We live in a bit of a bubble here in the Connecticut Valley and Vermont. Most of what we perceive to be happening in our nation isn’t happening here – except for the Canadian border closure. Pretty much everybody carries a mask and uses it where they’re asked or required to. For whatever reasons, our state hasn’t felt the hammer blows of the pandemic virus as have large cities and the southern tier of states.
Battling the virus, even if it had been taken seriously from the beginning, and without any other distractions, would tax any administration. Now, with federal benefits about to expire, there’s no coherent action yet on their extension or replacement, and it begins to appear that a large amount of hugger-mugger has been going on with the many billions already disbursed. Nothing to see here, folks.

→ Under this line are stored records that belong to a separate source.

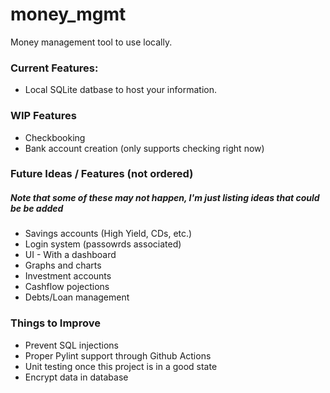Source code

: # money_mgmt
Money management tool to use locally.

### Current Features:
- Local SQLite datbase to host your information. 


### WIP Features
- Checkbooking
- Bank account creation (only supports checking right now)


### Future Ideas / Features (not ordered)
##### Note that some of these may not happen, I'm just listing ideas that could be be added
- Savings accounts (High Yield, CDs, etc.)
- Login system (passowrds associated)
- UI - With a dashboard
- Graphs and charts
- Investment accounts
- Cashflow pojections
- Debts/Loan management 


### Things to Improve
- Prevent SQL injections
- Proper Pylint support through Github Actions
- Unit testing once this project is in a good state
- Encrypt data in database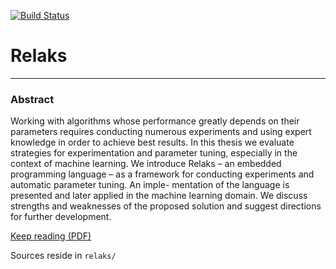 [![Build Status](https://magnum.travis-ci.com/pyetras/relaks.svg?token=fRkakuj5m425dNeY7Y4D&branch=master)](https://magnum.travis-ci.com/pyetras/relaks)

# Relaks

---

### Abstract

Working with algorithms whose performance greatly depends on their parameters requires conducting numerous experiments and using expert knowledge in order to achieve best results.
In this thesis we evaluate strategies for experimentation and parameter tuning, especially in the context of machine learning.
We introduce Relaks – an embedded programming language – as a framework for conducting experiments and automatic parameter tuning.
An imple- mentation of the language is presented and later applied in the machine learning domain.
We discuss strengths and weaknesses of the proposed solution and suggest directions for further development.

[Keep reading (PDF)](http://pyetras.com/relaks.pdf)

Sources reside in `relaks/`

There’s the matter of George Floyd’s brutal, unnecessary death, as well as those of hundreds of people of color, at the hands of militarized police who seem to have forgotten the notion of “protect and serve.” The outcry and demonstrations resulting from that – you’ve got to love cell phone cameras! – will not diminish, I hope, till reasonable changes have been effected and the situations not suited to authoritarian response dealt with by other agencies. The administration’s current response to the demonstrations, which involves anonymous federal (pick your noun; several have been applied) who have been plucking people off the street and carrying them in unmarked vans to undisclosed destinations for interrogation, seems to be exacerbating the tension and stiffening the resolve of the demonstrators. And it ought to; the feds may be wearing camouflage, but they’re acting exactly like the Sturmabteilung – the Brownshirts.
The opening of schools for the fall term is a perfect example of a problem the administration has found overwhelming: As with the response to the virus, nobody knows who’s in charge. The bluster about withholding funds from recalcitrant districts is just that. District superintendents will make the calls.

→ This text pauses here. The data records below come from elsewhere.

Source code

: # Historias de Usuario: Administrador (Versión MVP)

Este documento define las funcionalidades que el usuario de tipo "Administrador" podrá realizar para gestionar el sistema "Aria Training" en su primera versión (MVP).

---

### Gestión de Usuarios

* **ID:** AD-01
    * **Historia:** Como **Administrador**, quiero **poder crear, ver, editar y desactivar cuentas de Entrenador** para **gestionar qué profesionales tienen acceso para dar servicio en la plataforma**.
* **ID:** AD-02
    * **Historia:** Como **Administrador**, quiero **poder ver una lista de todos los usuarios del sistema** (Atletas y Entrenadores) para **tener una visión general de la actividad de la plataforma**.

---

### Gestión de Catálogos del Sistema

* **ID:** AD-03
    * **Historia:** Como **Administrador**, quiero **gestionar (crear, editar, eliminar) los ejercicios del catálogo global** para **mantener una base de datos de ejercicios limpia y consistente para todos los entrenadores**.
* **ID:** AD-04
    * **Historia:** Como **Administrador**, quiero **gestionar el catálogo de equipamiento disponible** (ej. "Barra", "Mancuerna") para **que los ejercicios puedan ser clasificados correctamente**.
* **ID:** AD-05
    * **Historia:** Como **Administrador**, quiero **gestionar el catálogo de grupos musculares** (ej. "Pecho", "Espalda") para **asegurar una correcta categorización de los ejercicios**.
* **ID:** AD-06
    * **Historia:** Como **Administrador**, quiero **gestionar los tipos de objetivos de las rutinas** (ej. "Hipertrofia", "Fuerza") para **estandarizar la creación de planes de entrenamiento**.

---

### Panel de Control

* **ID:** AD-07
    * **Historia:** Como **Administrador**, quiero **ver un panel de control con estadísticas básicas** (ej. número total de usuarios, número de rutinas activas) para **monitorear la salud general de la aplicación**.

Protecting the environment; getting armed goons and Klansmen off the streets; stemming bankruptcies caused by uninsured medical expenses; maintaining international relations; protecting the integrity of our voting process; taking seriously the implications of runaway global warming – all of this seems beyond the abilities of our leadership.
Now, amid frequent Presidential comments about the threats of fraud inherent in voting by mail, we also hear that our postal service is possibly to be undermined by a crony, newly appointed to cut costs and “straighten things out.” And in answer to the question from an interviewer, “Will you accept the results of the election?” Trump responds, “Well, we’ll have to wait and see.” You don’t suppose there’s a connection, do you? If this thing goes to the courts, I’m going to Canada. Well, I would, but they won’t let me in.